▶ **Your assignment**
For each line in the data below that holds "rise", return a copy.

▶ **The input**
<<<<

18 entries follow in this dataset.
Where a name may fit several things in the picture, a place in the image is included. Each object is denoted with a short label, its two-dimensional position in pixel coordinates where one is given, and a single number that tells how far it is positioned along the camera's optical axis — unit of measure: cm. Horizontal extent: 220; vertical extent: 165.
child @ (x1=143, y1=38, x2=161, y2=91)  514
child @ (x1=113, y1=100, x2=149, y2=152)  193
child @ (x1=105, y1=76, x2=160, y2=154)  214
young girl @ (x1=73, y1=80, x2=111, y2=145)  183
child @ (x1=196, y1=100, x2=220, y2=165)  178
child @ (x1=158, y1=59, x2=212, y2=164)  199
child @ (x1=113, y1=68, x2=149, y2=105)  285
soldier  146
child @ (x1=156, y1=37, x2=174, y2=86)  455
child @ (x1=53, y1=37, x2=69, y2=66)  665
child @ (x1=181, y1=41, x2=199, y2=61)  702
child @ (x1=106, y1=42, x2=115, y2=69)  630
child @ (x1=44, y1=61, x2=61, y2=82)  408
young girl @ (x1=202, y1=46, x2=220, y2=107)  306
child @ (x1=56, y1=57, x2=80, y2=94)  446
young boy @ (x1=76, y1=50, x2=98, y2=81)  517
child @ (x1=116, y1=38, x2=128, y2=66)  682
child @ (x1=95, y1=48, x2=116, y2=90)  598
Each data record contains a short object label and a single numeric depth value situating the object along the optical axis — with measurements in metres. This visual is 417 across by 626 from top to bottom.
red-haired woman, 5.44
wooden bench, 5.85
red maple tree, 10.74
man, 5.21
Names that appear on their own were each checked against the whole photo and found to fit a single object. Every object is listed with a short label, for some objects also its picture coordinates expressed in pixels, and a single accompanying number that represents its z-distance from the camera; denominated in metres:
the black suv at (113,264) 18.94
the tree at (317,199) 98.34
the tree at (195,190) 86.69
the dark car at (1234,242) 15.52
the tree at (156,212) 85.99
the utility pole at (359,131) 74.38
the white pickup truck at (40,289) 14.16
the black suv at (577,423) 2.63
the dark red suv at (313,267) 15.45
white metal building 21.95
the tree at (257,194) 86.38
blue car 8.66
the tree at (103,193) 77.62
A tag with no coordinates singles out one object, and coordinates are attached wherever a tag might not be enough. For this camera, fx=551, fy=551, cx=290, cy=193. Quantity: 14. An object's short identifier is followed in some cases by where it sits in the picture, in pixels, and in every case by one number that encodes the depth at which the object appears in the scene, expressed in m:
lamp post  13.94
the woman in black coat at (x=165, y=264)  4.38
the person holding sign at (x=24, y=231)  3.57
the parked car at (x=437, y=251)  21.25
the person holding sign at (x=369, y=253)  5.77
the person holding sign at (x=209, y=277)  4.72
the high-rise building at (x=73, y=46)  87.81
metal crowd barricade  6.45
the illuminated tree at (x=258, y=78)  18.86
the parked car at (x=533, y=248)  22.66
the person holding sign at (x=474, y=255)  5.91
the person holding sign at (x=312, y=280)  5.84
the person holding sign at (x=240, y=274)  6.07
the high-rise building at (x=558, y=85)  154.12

>>>>

▶ **Output**
the high-rise building at (x=73, y=46)  87.81
the high-rise building at (x=558, y=85)  154.12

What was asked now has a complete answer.